>>>>>

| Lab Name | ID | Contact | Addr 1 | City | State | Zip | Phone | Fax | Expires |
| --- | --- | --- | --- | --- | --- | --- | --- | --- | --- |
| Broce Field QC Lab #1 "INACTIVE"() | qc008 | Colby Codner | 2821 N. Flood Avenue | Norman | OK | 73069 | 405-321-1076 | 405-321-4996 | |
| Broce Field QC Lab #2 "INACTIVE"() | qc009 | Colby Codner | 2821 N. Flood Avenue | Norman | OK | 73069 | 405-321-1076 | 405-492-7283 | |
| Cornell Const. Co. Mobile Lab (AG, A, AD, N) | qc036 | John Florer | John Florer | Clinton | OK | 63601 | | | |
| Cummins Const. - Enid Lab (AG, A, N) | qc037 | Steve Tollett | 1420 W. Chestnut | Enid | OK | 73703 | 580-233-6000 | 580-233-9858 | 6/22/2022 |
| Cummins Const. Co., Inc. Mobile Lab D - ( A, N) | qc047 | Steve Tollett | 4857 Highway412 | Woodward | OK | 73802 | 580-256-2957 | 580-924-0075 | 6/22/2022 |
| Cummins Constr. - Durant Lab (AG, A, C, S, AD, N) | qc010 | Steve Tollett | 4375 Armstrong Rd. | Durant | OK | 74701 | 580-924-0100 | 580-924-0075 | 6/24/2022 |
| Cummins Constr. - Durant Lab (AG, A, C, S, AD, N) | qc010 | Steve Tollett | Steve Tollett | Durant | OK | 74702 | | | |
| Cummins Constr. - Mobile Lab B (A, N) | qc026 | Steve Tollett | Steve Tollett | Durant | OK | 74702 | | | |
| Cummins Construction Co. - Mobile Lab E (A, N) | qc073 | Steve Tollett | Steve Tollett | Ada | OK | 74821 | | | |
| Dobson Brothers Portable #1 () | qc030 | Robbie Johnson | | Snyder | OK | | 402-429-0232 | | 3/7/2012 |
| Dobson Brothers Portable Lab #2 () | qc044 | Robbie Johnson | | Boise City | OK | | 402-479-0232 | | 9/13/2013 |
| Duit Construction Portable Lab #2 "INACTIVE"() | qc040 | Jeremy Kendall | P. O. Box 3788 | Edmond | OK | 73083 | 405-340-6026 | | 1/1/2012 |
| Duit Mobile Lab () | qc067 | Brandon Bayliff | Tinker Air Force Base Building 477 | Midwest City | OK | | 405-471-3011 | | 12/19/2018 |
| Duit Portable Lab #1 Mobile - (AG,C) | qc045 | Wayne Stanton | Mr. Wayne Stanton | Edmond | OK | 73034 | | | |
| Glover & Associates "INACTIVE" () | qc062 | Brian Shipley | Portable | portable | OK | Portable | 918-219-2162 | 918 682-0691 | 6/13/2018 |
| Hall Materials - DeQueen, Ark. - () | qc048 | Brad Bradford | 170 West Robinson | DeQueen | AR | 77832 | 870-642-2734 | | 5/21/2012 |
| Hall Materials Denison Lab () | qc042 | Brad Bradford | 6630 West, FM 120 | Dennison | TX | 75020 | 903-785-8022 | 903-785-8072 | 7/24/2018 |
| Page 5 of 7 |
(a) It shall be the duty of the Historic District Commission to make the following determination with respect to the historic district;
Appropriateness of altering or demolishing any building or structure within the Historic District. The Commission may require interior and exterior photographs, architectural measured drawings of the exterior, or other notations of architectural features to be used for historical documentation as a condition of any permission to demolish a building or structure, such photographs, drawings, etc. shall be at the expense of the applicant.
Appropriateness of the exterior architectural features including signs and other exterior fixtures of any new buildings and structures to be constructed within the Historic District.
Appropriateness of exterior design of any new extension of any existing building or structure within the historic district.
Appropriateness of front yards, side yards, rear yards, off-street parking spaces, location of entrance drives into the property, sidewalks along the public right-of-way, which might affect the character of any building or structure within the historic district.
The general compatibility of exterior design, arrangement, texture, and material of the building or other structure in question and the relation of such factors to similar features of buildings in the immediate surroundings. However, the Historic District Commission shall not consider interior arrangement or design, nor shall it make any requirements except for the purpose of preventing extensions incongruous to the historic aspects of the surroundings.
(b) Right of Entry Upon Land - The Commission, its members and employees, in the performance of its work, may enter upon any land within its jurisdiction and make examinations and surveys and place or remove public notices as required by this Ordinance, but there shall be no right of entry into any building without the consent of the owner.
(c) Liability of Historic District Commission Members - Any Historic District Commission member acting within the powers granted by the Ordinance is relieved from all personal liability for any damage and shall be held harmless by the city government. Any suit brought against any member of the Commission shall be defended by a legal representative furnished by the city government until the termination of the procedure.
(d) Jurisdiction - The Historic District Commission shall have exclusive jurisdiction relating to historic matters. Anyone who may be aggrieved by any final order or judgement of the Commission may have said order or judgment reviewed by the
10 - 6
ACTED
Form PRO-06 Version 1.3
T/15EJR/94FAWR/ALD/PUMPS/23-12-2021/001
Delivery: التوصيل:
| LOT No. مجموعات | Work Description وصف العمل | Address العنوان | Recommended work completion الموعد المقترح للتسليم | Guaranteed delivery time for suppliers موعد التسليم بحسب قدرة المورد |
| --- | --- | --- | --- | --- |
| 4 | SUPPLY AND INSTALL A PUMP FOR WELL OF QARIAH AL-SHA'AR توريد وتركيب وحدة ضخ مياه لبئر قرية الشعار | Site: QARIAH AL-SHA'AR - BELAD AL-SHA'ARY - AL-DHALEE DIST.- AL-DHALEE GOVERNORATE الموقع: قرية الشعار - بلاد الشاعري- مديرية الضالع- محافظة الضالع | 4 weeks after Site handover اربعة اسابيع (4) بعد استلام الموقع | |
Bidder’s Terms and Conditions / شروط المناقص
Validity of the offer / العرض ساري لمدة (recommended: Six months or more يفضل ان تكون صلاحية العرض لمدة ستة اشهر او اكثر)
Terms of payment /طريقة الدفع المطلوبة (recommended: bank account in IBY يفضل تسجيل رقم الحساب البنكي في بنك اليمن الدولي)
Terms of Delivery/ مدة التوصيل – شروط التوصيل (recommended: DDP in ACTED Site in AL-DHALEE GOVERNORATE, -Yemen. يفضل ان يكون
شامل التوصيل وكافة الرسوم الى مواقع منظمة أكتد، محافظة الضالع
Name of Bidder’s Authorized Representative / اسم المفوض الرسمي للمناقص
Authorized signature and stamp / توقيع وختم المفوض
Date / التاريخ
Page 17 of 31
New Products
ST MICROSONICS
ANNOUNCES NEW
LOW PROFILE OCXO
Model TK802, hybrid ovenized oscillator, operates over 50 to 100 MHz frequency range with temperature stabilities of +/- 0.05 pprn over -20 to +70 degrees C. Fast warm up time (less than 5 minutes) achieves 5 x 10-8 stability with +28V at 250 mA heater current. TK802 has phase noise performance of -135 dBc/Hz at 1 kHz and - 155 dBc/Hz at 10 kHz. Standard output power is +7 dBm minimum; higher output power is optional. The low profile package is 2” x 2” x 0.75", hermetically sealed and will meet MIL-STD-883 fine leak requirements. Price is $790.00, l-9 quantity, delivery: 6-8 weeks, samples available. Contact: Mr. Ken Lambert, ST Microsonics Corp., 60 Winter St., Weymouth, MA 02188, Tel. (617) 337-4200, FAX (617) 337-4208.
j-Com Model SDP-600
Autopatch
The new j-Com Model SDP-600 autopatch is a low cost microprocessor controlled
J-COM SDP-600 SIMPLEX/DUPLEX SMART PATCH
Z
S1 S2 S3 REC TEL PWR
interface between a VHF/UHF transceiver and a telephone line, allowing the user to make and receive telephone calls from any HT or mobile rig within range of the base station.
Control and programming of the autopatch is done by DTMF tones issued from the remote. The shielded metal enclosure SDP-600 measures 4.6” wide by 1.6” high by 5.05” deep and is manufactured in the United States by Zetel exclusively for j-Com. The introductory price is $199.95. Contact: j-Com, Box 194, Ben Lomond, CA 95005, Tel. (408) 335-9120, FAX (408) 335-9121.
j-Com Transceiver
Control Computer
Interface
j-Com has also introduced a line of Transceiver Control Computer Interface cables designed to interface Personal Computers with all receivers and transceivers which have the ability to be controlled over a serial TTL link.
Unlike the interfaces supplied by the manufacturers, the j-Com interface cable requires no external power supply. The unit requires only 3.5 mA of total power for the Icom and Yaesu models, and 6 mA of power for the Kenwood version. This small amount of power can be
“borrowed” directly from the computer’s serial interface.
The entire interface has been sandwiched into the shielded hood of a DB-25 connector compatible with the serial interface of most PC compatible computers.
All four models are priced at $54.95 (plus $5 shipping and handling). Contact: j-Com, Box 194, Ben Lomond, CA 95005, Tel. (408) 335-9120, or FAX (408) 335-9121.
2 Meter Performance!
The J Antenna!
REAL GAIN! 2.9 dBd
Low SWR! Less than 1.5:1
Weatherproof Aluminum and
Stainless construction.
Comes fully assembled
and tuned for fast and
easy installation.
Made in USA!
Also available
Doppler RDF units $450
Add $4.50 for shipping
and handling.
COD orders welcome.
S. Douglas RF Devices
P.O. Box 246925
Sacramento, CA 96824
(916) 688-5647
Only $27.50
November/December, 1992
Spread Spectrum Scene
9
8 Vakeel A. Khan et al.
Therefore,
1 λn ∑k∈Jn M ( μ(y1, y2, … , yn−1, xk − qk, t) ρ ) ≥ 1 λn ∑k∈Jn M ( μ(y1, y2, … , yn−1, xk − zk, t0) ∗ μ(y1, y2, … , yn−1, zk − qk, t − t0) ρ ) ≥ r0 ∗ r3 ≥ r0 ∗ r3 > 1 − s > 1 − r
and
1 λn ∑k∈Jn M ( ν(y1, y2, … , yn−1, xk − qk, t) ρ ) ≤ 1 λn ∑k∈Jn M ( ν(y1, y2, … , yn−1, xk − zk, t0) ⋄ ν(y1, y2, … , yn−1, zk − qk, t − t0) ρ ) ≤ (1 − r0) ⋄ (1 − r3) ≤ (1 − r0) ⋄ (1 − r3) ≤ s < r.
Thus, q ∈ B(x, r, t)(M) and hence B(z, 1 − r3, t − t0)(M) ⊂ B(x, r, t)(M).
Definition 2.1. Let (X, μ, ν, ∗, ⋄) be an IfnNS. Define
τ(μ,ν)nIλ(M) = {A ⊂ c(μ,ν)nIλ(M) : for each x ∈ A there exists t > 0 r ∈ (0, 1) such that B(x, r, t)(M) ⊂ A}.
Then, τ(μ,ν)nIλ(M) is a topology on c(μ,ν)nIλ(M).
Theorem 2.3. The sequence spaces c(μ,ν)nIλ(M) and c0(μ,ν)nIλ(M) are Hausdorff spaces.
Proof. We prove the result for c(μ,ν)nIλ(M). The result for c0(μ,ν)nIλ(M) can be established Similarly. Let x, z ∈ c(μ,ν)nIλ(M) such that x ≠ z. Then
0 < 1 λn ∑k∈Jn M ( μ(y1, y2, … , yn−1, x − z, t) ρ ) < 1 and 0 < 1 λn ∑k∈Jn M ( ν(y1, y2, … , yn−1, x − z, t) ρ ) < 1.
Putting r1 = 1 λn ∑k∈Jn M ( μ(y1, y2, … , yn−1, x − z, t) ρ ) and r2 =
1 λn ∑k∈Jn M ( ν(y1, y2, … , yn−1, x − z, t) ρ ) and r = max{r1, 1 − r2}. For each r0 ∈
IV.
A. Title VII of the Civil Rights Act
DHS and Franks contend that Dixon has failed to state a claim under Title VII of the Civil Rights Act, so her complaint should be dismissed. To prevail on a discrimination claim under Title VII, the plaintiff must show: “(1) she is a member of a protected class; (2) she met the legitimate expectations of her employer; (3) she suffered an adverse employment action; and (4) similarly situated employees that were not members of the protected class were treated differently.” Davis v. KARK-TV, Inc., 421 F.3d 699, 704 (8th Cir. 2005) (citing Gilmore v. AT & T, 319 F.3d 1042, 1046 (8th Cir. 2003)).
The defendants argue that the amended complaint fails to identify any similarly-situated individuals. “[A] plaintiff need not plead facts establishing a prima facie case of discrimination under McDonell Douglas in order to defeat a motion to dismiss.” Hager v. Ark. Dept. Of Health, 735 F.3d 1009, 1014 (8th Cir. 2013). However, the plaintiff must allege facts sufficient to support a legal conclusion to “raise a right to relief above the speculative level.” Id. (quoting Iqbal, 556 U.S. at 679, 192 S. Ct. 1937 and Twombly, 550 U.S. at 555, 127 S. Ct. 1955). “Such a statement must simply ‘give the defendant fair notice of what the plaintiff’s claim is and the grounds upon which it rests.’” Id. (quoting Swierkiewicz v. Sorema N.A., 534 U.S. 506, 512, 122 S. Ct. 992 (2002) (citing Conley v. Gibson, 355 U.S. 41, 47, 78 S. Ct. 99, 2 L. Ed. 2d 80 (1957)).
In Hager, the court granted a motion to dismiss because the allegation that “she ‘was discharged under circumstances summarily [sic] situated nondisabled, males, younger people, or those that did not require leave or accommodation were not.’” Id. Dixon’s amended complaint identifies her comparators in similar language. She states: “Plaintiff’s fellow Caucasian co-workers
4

<<<<<

Look through the entries above. Copy each line in which the string "Authorized" occurs.

Name of Bidder’s Authorized Representative / اسم المفوض الرسمي للمناقص
Authorized signature and stamp / توقيع وختم المفوض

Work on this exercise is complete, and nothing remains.